SOCIETY GUIDELINE LINKS — Links to society and government-sponsored guidelines from selected countries and regions around the world are provided separately. (See "Society guideline links: Hemolytic uremic syndrome in children" and "Society guideline links: Thrombotic microangiopathies (TTP, HUS, and related disorders)".)

SUMMARY AND RECOMMENDATIONS

Introduction and epidemiology – The hemolytic uremic syndrome (HUS) is characterized by the simultaneous occurrence of microangiopathic hemolytic anemia, thrombocytopenia, and acute kidney injury. Most cases of HUS are due to an infection with Shiga toxin-producing Escherichia coli (STEC), which accounts for 90 percent of pediatric cases of HUS. (See 'Introduction' above and 'Epidemiology' above and 'Classification' above.)

Clinical manifestations – Children with STEC-HUS typically have a prodromal illness with abdominal pain, vomiting, and diarrhea (usually bloody) that immediately precedes the development of HUS (figure 1). Five to 10 days after the onset of diarrhea, HUS presents suddenly with the following classical findings (see 'Clinical and laboratory manifestations' above):

Microangiopathic hemolytic anemia – Hemoglobin levels are usually less than 8 g/dL. The Coombs' test is negative and the peripheral blood smear is characterized by the large number of schistocytes and helmet cells (picture 1 and picture 2). There is no correlation between the severity of the anemia and the severity of the renal disease.

Thrombocytopenia – Platelet counts are generally around 40,000/mm3. There is no correlation between the degree of thrombocytopenia and the severity of the kidney disease.

Acute kidney injury – The severity of kidney involvement ranges from hematuria and proteinuria to severe kidney failure and oligoanuria, which occur in one-half of cases. Hypertension is also frequently observed. Although as many as 50 percent of those with HUS require dialysis during the acute phase, the prognosis for recovery of kidney function is generally favorable.

Other organ systems including the central nervous system (CNS), gastrointestinal tract, heart, pancreas, and liver. Severe CNS involvement (eg, seizures, coma, and stroke) is associated with significant mortality. (See 'Clinical and laboratory manifestations' above.)

Evaluation – An expedited and accurate assessment for HUS is required for a patient with a recent history of diarrhea (possibly bloody) who presents with symptoms and signs of a multisystem disorder. The initial evaluation comprises a complete blood count to detect any evidence of anemia or thrombocytopenia and renal function studies, including serum creatinine. In those patients with anemia, thrombocytopenia, and elevated serum creatinine, further investigation includes reviewing the peripheral smear for evidence of a microangiopathic pattern with a large number of schistocytes and helmet cells (picture 1 and picture 2), and screening for a STEC infection. (See 'Evaluation' above.)

Diagnosis – The diagnosis of STEC-HUS in children is generally made on clinical grounds from the characteristic clinical and laboratory findings of microangiopathic hemolytic anemia, thrombocytopenia, and acute kidney injury following a diarrheal prodrome due to STEC. The demonstration of Shiga toxin exposure relies on one of the following: positive stool culture or detection of Shiga toxin genes in stools by polymerase chain reaction (PCR). (See 'Diagnosis' above.)

Differential diagnosis – The differential for STEC-HUS includes other enteric infections, disseminated intravascular coagulation, and non-STEC-HUS. (See 'Differential diagnosis' above.)

• USING THE INFORMATION:
1) Answer from the HUS summary:
(a) What share of pediatric HUS cases is caused by STEC?
(b) How many days after diarrhea begins does HUS present?
(c) Around what level are platelet counts generally?
2) Extract the part of the HUS summary starting at "Thrombocytopenia – Platelet" and ending at "the kidney disease.", copying it word for word.
3) Translate this sentence from the HUS summary into Spanish: "There is no correlation between the degree of thrombocytopenia and the severity of the kidney disease."
The listing after the HUS summary has no part in this work.

• DATASET ENTRIES:
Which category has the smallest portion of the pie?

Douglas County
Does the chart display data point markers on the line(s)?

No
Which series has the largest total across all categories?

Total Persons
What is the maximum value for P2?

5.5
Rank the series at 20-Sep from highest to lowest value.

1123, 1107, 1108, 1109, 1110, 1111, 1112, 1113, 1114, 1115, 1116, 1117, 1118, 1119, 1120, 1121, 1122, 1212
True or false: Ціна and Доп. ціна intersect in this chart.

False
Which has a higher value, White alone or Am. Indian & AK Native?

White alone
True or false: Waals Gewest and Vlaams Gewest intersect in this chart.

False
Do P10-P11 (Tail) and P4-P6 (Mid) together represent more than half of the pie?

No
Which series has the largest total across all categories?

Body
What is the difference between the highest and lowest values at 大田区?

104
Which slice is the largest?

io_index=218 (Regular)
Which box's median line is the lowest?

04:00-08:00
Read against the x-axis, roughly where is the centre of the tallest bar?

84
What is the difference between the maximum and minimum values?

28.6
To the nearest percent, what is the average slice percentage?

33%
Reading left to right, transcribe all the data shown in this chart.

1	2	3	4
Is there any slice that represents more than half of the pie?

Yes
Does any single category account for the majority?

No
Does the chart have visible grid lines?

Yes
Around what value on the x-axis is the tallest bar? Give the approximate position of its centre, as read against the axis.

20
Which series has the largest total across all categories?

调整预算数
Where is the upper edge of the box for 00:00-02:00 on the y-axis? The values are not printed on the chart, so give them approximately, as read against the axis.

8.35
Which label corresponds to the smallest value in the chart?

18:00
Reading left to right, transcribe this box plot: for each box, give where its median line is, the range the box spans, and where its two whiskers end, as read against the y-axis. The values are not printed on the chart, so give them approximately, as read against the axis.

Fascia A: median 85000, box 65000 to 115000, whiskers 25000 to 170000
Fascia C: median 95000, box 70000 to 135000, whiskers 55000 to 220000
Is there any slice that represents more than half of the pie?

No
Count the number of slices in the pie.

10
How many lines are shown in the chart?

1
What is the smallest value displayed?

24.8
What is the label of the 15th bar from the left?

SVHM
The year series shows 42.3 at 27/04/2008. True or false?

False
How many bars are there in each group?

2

• RESPONSES TO THE EXERCISE:
1)
(a) 90 percent
(b) Five to 10 days
(c) Around 40,000/mm3

2)
Thrombocytopenia – Platelet counts are generally around 40,000/mm3. There is no correlation between the degree of thrombocytopenia and the severity of the kidney disease.

3) No hay correlación entre el grado de trombocitopenia y la gravedad de la enfermedad renal.